At 09:51 PM 1/4/2011 +1100, Graham Dumpleton wrote:
>Add another point. FWIW, these are coming up because of questions
>being asked on python-dev IRC channel about PEP 3333.
>The issue as it came down to was that the PEP may not be clear enough
>in explaining that where str() is unicode and as such something like
>PATH_INFO, although unicode, is actually bytes decoded as ISO-8859-1,
>needed to be re encoded/decoded to get it back to Unicode in the
>charset required before use.
>They were thinking that because it was unicode already they could use
>it as is and not need to do anything. Ie., didn't realise that need to
> path_info = environ.get('PATH_INFO', '')
> path_info = path_info.encode('ISO-8859-1').decode('UTF-8')
>for example to get it interpreted as UTF-8 first. They were simply
>looking at concatenating new URL bits to the ISO-8859-1 variant from
>other unicode strings that weren't bytes represented as ISO-8859-1.

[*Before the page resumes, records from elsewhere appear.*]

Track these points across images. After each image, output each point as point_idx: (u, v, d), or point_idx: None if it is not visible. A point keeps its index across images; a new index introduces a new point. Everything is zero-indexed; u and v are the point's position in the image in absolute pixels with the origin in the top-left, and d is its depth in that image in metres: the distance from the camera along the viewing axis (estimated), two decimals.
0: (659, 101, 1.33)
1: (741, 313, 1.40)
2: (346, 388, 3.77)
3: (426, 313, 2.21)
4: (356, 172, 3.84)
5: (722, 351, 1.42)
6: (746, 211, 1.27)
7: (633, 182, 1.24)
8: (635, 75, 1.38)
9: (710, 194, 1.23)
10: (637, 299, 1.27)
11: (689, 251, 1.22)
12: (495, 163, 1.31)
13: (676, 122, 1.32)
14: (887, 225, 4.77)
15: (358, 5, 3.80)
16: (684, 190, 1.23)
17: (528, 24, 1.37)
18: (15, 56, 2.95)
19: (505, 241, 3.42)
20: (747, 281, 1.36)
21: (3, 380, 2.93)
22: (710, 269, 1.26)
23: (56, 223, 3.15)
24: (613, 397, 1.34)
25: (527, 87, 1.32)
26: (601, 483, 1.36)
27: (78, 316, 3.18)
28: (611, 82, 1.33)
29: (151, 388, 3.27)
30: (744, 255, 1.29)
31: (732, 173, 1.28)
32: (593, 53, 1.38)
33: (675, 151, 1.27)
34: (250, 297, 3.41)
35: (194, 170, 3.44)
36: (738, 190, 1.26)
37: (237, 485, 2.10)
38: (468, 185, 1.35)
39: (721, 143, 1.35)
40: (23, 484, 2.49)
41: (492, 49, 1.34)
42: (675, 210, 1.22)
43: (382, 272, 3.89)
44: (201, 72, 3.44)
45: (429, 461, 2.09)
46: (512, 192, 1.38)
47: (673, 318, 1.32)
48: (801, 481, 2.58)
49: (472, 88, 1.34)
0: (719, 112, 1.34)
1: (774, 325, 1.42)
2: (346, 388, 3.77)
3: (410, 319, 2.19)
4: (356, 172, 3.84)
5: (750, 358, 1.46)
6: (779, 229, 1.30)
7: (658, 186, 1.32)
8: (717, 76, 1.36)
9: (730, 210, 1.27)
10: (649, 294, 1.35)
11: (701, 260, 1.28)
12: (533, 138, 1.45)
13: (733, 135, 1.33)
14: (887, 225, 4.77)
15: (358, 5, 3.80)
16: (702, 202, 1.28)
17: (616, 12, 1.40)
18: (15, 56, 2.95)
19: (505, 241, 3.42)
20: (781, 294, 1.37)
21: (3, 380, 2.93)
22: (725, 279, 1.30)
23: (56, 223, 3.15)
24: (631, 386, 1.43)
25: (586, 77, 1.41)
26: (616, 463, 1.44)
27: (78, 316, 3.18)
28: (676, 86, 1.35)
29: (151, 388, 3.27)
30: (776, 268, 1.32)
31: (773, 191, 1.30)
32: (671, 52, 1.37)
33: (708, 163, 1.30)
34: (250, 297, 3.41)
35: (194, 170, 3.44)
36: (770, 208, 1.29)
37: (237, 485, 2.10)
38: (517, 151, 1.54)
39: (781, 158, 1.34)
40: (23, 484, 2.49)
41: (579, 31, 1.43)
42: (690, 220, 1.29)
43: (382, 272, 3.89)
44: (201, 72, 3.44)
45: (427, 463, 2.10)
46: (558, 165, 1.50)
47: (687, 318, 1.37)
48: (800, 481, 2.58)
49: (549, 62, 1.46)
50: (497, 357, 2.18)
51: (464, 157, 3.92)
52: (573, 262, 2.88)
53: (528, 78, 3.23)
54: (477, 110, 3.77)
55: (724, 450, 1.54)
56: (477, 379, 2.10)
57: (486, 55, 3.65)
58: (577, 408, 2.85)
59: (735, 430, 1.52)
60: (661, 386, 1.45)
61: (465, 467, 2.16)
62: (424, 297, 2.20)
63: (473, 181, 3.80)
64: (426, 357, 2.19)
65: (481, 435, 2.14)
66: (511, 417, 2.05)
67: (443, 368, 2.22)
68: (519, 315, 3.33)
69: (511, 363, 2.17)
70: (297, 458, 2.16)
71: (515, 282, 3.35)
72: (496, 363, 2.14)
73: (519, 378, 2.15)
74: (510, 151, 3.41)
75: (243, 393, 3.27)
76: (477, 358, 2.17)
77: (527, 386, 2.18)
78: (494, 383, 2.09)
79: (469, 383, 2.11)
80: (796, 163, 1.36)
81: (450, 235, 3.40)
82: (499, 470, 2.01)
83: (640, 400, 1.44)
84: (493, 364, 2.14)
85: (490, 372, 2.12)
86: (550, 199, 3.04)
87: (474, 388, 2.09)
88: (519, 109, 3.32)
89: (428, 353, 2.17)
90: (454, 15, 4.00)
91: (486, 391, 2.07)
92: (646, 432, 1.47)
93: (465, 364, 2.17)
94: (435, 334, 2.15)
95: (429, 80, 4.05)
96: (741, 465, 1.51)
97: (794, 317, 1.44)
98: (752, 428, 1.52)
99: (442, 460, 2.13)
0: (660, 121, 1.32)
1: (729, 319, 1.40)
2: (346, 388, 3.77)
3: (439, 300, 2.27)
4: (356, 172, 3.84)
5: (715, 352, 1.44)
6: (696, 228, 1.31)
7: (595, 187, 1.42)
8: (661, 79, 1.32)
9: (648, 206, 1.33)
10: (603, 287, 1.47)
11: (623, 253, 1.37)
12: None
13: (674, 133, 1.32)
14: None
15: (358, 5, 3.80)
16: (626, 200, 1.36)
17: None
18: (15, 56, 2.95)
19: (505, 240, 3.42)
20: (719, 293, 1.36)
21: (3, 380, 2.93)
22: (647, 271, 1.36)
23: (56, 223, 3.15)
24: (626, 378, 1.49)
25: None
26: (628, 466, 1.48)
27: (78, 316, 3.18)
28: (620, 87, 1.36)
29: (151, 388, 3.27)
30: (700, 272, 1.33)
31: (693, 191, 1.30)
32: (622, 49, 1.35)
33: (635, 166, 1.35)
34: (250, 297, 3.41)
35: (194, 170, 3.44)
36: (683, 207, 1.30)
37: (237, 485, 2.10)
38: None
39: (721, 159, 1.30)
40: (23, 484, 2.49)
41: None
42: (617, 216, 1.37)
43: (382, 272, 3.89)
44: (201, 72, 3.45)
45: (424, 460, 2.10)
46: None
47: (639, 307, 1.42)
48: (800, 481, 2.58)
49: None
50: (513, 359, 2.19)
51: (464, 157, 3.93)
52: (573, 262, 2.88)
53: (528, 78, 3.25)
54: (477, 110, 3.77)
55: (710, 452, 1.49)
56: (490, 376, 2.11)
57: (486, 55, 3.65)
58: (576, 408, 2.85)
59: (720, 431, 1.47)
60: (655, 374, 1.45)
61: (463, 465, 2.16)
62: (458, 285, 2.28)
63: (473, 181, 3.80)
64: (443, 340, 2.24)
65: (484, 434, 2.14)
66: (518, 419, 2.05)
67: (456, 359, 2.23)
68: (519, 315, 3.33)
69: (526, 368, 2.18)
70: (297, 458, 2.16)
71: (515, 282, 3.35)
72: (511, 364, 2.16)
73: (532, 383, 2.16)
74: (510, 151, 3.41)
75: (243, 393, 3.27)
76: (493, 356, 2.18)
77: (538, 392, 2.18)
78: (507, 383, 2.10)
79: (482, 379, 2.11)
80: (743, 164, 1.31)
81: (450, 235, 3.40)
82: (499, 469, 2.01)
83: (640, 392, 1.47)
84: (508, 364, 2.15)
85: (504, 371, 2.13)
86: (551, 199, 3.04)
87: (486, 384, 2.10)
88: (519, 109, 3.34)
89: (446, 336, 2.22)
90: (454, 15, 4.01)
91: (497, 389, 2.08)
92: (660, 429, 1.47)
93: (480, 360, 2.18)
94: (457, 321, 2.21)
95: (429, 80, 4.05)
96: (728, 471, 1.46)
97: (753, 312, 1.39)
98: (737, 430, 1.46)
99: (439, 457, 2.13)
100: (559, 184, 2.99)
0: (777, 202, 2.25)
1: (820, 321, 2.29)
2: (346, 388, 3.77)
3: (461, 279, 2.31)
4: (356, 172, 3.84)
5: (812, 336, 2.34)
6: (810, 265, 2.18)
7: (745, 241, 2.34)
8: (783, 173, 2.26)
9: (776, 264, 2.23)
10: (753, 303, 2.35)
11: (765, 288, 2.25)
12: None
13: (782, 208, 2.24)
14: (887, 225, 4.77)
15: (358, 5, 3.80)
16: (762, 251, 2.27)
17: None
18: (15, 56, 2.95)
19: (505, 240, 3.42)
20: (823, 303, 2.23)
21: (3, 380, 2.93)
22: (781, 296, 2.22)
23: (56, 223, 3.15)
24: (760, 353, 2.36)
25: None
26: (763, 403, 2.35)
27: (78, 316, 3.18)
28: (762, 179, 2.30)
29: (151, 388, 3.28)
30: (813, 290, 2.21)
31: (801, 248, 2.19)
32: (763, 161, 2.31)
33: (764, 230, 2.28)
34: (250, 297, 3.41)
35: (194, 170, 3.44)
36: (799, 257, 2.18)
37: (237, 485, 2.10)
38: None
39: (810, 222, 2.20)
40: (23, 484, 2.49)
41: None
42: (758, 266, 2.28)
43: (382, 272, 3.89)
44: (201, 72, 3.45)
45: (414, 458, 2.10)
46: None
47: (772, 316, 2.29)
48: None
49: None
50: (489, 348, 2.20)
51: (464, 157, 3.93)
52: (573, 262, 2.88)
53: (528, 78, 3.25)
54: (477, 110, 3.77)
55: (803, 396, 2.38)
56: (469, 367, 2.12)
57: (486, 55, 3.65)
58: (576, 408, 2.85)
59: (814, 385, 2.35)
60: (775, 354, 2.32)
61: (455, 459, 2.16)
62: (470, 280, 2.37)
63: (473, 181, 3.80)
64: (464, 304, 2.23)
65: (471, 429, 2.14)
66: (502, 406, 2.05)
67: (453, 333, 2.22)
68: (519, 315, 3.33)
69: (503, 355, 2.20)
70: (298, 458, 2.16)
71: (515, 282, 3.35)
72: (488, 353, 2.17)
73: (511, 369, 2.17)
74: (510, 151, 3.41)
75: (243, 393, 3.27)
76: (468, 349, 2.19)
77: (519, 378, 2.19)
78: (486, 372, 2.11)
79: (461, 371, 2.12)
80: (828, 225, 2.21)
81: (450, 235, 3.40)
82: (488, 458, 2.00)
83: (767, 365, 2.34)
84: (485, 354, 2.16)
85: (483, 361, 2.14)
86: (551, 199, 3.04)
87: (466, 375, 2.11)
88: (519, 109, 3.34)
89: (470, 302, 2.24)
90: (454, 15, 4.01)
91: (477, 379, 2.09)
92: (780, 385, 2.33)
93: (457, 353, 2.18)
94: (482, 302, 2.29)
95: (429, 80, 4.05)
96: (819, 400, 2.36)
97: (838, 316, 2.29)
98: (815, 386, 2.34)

>In Python 2.X it was obvious that since it wasn't unicode that you had
>to decode it, but confusion may arise for Python 3.X if this
>requirement is not explicitly spelled out with a code example like
>We all may see it as obvious and yes perhaps it could be covered in
>separate articles or commentaries be people, but given this person was
>new to it, maybe it is deserving of more explanation in the PEP itself
>if they were confused.
It would be really awesome if somebody would write separate
Application Authors' Guide and Middleware Authors' Guides to
WSGI. They don't need to know absolutely everything in the PEP,
unlike server authors.
>It could also be that the PEP covers it adequately already. I am too
>tired to read through it again right now.
It's pretty prominently stated early on that NO strings in the spec
are really unicode, they're just bytes packed into unicode objects.
Obviously, no matter how prominently this is stated, some people will
still make this mistake, but if desired, we could always put some
additional info near the environ part of the spec for clarification.
(It occurs to me in retrospect that I should probably have updated
wsgiref in the stdlib to check the bytesy-ness of strings used to
create Header objects. Too late for 3.2, though.)